ESPERA-ME A NOITE
Ao fundo o lago silencioso, adormecido e indolente
De baço luar a refletir nas suas águas
Porque a lua foi de férias para outras paragens
Cintilam nas águas do lago pequenos faróis de luzes
Que parecem dançar levemente
Neste lago de intangível mudez
Que parece estar ali para receber toda a paciência do mundo!
Deslizo emudecido e refletido na noite escura
Iluminado, como se estivesse inspirado,
Mas profundamente concentrado
A escrever o texto que se anuncia
Por pequenas candeias
Como pescadores nos rios interiores da China
Que lhe dão sentido à vida!
E no meio das suas águas prateadas na noite escura
Vislumbro um agitar ténue de figuras
Que vagueiam pela superfície da água…
São patos que, mais uma vez me perseguem,
Mas agora inclementes a nadar, notívagos
E sem a vaidade dos primos que avistei recentemente noutras paragens!
Circundo o lago, sigo a sua fisionomia,
Através de uma estrada que o rodeia
Que o parece perseguir e, ao mesmo tempo, empertigar
como que o relembrando que há limites para a desfaçatez
E no meio da minha divagação noturna
Em que vislumbro, aqui e ali, mulheres solitárias ou na companhia de cães
Pois os homens estão atrofiados a olhar a tela para ver a Seleção jogar
Dou-me conta de que um gato vagueia vagabundo
Pelas margens do lago e pelo caniçal onde se ouvem flautas a tocar lindas composições
Vejo que o gato parece andar entretido à procura de algo
Mas não sei o que busca
Mas os gatos alguma vez dizem ao que vêm e o que querem?

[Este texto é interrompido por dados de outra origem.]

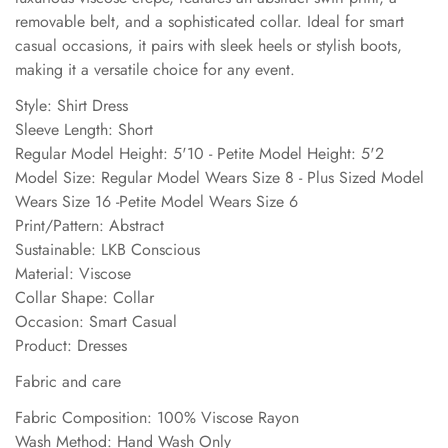
removable belt, and a sophisticated collar. Ideal for smart
casual occasions, it pairs with sleek heels or stylish boots,
making it a versatile choice for any event.
Style: Shirt Dress
Sleeve Length: Short
Regular Model Height: 5'10 - Petite Model Height: 5'2
Model Size: Regular Model Wears Size 8 - Plus Sized Model
Wears Size 16 -Petite Model Wears Size 6
Print/Pattern: Abstract
Sustainable: LKB Conscious
Material: Viscose
Collar Shape: Collar
Occasion: Smart Casual
Product: Dresses
Fabric and care
Fabric Composition: 100% Viscose Rayon
Wash Method: Hand Wash Only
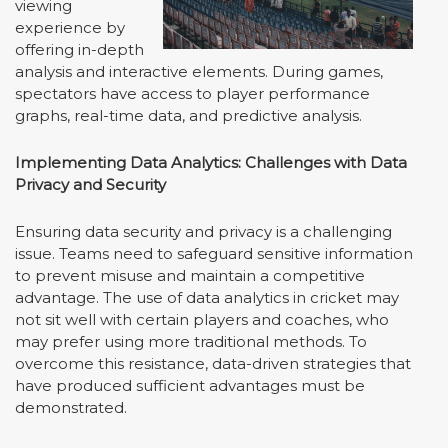
viewing
experience by
offering in-depth
analysis and interactive elements. During games,
spectators have access to player performance
graphs, real-time data, and predictive analysis.
Implementing Data Analytics: Challenges with Data
Privacy and Security
Ensuring data security and privacy is a challenging
issue. Teams need to safeguard sensitive information
to prevent misuse and maintain a competitive
advantage. The use of data analytics in cricket may
not sit well with certain players and coaches, who
may prefer using more traditional methods. To
overcome this resistance, data-driven strategies that
have produced sufficient advantages must be
demonstrated.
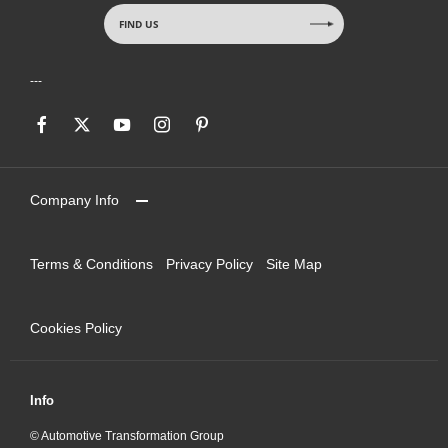
FIND US
Company Info
Terms & Conditions
Privacy Policy
Site Map
Cookies Policy
Info
© Automotive Transformation Group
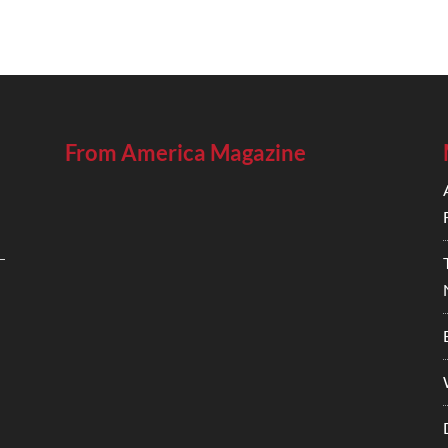
From America Magazine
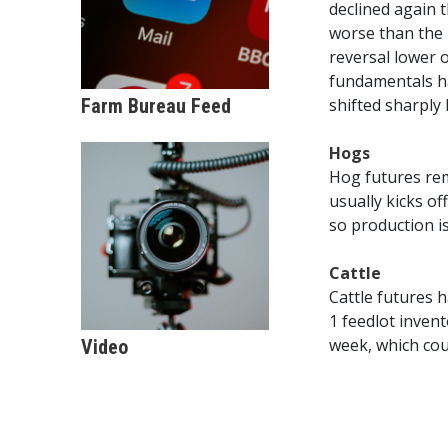
declined again t
worse than the 
reversal lower 
fundamentals ha
Farm Bureau Feed
shifted sharply 
Hogs
Hog futures rem
usually kicks o
so production i
Cattle
Cattle futures 
1 feedlot inven
week, which cou
Video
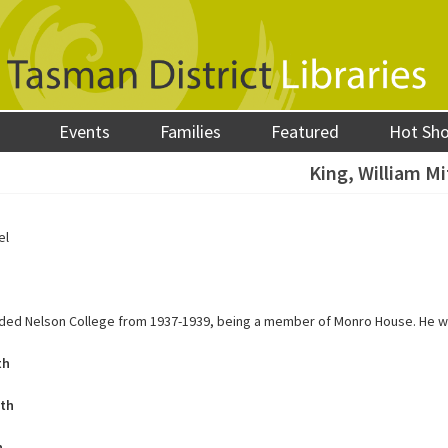
Events
Families
Featured
Hot Sh
King, William Mi
el
nded Nelson College from 1937-1939, being a member of Monro House. He 
th
ath
h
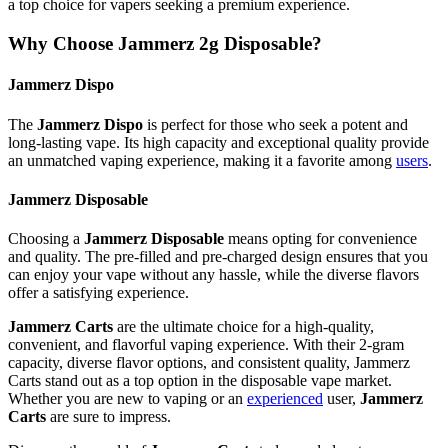
a top choice for vapers seeking a premium experience.
Why Choose Jammerz 2g Disposable?
Jammerz Dispo
The
Jammerz Dispo
is perfect for those who seek a potent and
long-lasting vape. Its high capacity and exceptional quality provide
an unmatched vaping experience, making it a favorite among
users
.
Jammerz Disposable
Choosing a
Jammerz Disposable
means opting for convenience
and quality. The pre-filled and pre-charged design ensures that you
can enjoy your vape without any hassle, while the diverse flavors
offer a satisfying experience.
Jammerz Carts
are the ultimate choice for a high-quality,
convenient, and flavorful vaping experience. With their 2-gram
capacity, diverse flavor options, and consistent quality, Jammerz
Carts stand out as a top option in the disposable vape market.
Whether you are new to vaping or an
experienced
user,
Jammerz
Carts
are sure to impress.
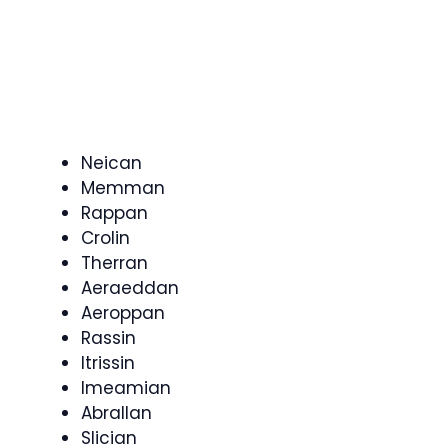
Neican
Memman
Rappan
Crolin
Therran
Aeraeddan
Aeroppan
Rassin
Itrissin
Imeamian
Abrallan
Slician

Este gato, em especial, parece divertir-se
Por entre as pequenas canas junto a uma das margens do lago
E dou-me conta, então, que o felino
Tem uma pequena mancha esbranquiçada no peito
E, de súbito, vejo que ele parece divertido lambendo as patas dianteiras
Mas, a certa altura, o gato senta-se sob as patas traseiras
E estica as patas dianteiras, aquelas mesmo que antes havia limpo de forma meticulosa
E naquele posição esplendorosa, sentado e ereto,
A fitar-me com aquele olhar desconfiado que só os gatos sabem fazer
É chegado o momento, digo para mim próprio, de lhe tirar uma fotografia
E quando me preparava para o emoldurar numa magnífica posição fotográfica
Eis que o malvado se escapuliu…
Fiquei desalentado e frustrado por não conseguir captar posição tão magnífica do gato
Que, estou certo, daria uma fotografia de excelência
Até porque os gatos não costumam rondar em zonas tão próximas aos lagos
Mas aquele, por alguma razão em especial, estava ali
Para contrariar os pensamentos únicos e as frases feitas
Com que costumamos brindar o que quer que seja
Porém, ainda bem que o gato não se deixou fotografar e se escapuliu
Pois a ausência de uma foto fez-me escrever sobre este episódio
Que tanto me impressionou
Sobretudo a atitude altiva e esguia da fuga do felino
Evitando deixar-me agarrar, tocar e muito menos fotografar
E lembrei-me daquelas pessoas que se mantêm na sombra
Na penumbra, no anonimato, nas courelas do incógnito
Apesar de ativos socialmente
E foi então que refleti sobre a minha própria figura
Desde o nome, passando pelos vários eus que vou anunciando
E celebrado por um sempre presente pseudónimo
Que me permite
Em cada momento
Dizer o que quero e como quero
E não dizer
O que os outros querem que eu diga!
Glória aos patos
Honra aos gatos
Manifesta celebridade aos humanos
Que, como eu, escrevem para tocar uma certa realidade
Mágica, muitas vezes, que parece levitar por cima das águas do lago
E que se transforma em borboletas sorridentes
Vestidas com as suas vestes coloridas
Que seguem o canto do rouxinol que se anuncia na árvore vizinha.